It's an alternate planet, and the majority of the pre-disaster population was dispersed across one large continent. Post-disaster, small pockets of people were left in many different places on that continent. They lost almost all of their technology, and were knocked back to the level of hunter-gatherers and basic agriculture. But, the climate was very favorable, resources were plentiful, and the needed skills/knowledge were available.
They would have started out in small pockets, which eventually established contact with other such groups, sometimes within a generation or two and other times after a longer delay.
Five thousand years later, people have spread, settled, and developed. Ultimately they have reached a population of about 35 million, with tech levels varying by region from hunter-gatherer or base agricultural societies in the most distant , least advanced areas (wildernesses and undeveloped countries) to late medieval technology in the most advanced and heavily populated areas (developed countries).
So, to get from one position to the other, how many survivors of that initial disaster would there need to have been?

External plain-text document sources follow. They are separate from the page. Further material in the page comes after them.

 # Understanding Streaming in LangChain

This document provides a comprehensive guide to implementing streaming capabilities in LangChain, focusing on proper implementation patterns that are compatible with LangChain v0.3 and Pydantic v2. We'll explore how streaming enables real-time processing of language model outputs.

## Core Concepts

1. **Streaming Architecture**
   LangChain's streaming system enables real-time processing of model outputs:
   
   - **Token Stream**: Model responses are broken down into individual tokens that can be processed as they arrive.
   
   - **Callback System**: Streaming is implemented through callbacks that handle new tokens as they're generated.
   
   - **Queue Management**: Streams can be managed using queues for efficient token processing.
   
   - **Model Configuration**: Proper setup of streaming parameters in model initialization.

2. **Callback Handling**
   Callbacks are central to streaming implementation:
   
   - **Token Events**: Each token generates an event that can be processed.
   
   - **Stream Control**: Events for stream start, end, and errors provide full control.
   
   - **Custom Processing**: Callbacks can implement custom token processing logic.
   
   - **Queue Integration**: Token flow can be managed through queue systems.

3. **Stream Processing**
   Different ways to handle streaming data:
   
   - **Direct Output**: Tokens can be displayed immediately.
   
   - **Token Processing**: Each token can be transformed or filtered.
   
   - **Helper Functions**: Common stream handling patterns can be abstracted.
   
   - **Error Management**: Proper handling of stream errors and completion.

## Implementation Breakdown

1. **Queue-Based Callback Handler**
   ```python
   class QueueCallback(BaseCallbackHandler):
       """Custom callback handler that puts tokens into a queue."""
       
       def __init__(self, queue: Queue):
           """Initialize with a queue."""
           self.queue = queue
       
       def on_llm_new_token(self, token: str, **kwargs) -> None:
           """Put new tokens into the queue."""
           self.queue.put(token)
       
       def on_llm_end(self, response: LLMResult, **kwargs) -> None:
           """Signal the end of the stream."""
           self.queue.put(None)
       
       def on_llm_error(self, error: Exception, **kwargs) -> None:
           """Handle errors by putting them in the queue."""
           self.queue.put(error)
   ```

*Additional info: the aftermath of the disaster was removed from the equation. For example, there were not millions of dead bodies to be dealt with or to cause disease. There was also no infrastructure left behind, from roads to buildings to power grids; the survivors had to start from scratch, BUT they were given resources to obtain the knowledge and skills they needed to do so. It's complex, but suffice to say this whole thing was staged by very powerful non-humans, as if they hit a kind of "civilization reset button", and a small (compared to the size of the population before) number of people were left to rebuild.